山本昌男展「BONSAI 手中一滴」
19/1/16(水)~19/2/16(土)
ミヅマアートギャラリー
山本昌男《#4001》 gelatin silver print ©YAMAMOTO Masao Courtesy Mizuma Art Gallery
ミヅマアートギャラリーでは2019年1月16日より山本昌男展「BONSAI 手中一滴」を開催する。
山本はモノクロームの静謐で詩的な写真作品やインスタレーションで知られ、主に海外で作品を発表してきた。

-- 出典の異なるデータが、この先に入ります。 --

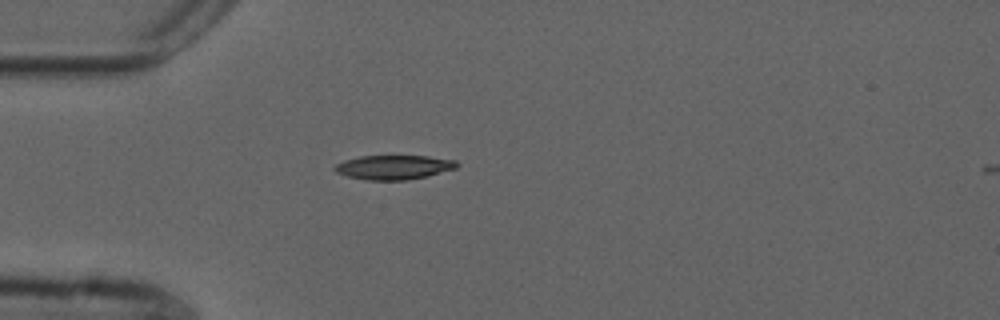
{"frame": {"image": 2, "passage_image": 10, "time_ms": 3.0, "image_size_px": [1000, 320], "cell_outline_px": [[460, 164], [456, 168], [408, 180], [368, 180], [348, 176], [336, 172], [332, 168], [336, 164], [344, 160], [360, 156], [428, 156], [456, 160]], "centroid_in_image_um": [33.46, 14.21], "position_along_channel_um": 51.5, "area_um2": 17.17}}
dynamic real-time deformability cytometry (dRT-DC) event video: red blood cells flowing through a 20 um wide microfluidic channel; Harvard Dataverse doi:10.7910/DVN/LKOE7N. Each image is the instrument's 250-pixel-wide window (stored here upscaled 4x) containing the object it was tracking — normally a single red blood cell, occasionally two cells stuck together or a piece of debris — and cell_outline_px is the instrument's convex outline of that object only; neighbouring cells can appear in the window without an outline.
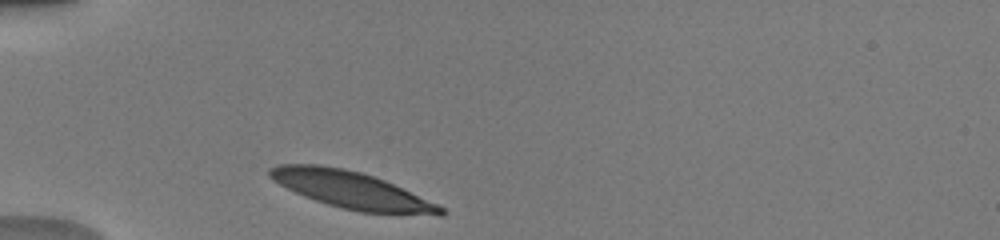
{"species": "human", "species_latin": "Homo sapiens", "temperature_condition": "warm", "stored_images_in_passage": 30, "camera_frame_rate_fps": 3000, "um_per_image_px": 0.085, "donor": {"sex": "male"}, "frame": {"image": 1, "passage_image": 1, "time_ms": 0.0, "image_size_px": [1000, 240], "cell_outline_px": [[448, 212], [444, 216], [440, 216], [360, 212], [328, 204], [304, 196], [280, 184], [268, 176], [268, 168], [280, 164], [320, 164], [344, 168], [360, 172], [384, 180], [436, 204], [444, 208]], "centroid_in_image_um": [29.89, 16.15], "position_along_channel_um": 55.1, "area_um2": 36.59}}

本展では2018年に発表されたばかりの「BONSAI」、そして国内では銀座 蔦屋書店のオープニ
ング企画としても展示された「Tori」などのシリーズから選ばれた作品により構成される。山本は自らの写真作品を俳句に例えることがある。それらは小さいものや些細な出来事を大切に掬い上げ、そこから丹念に光を探してきた山本にとって、最小限の要素を用いて無限の広がりを表すという点でとても良く似た表現方法だという。限られた空間上に自然や宇宙を凝縮した「盆栽」に対しても、山本が深い興味を抱いてきたのはごく自然なことであった。日本を代表する盆栽家の秋山実氏を近所に知り、山本は近年様々な盆栽と向かい合っている。

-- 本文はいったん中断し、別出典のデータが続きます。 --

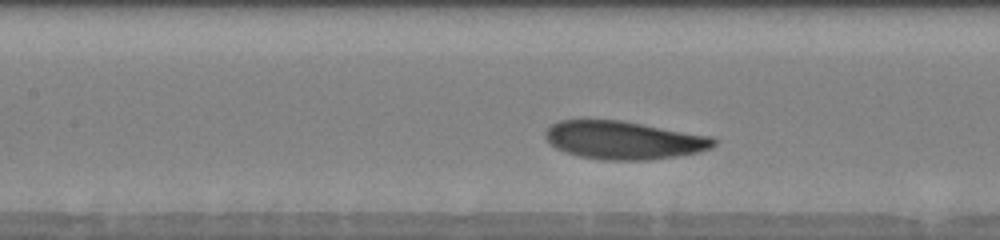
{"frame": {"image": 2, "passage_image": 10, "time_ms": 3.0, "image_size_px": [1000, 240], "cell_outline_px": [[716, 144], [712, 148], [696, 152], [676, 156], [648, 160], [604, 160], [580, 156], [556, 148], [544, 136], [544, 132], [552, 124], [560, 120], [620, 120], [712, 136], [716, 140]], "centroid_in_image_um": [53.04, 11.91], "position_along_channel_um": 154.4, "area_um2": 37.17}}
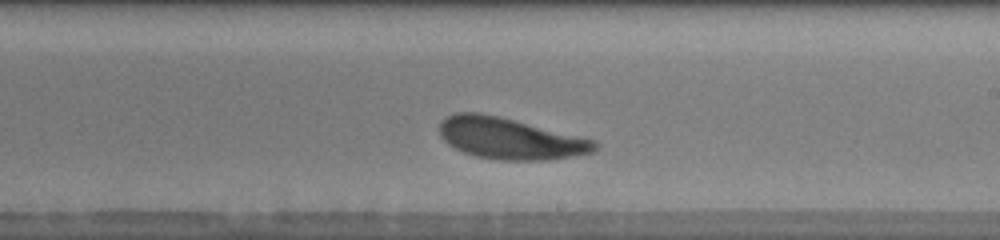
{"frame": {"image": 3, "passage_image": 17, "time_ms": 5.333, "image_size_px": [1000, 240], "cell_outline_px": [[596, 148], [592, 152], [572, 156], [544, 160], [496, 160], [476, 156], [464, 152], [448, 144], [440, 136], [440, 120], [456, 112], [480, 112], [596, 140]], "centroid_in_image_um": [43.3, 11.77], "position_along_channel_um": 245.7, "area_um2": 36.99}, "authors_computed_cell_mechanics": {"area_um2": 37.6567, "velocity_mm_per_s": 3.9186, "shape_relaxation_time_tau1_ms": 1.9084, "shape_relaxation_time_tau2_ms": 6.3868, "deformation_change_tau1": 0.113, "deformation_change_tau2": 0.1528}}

曹洞宗の開祖道元は著書『正法眼蔵』に一滴の露にも全宇宙が宿ると記した。盆栽が静かに放つ光は、これまでに山本が被写体として切り取ってきた路傍の石や木の根のように、世界の様々な要因の中で現出した流動と調和の美の痕跡。形相を伴ったイデアとも言うべき盆栽と対峙することは、人間が世界から見出し得た美的探求の軌跡との対峙でもある。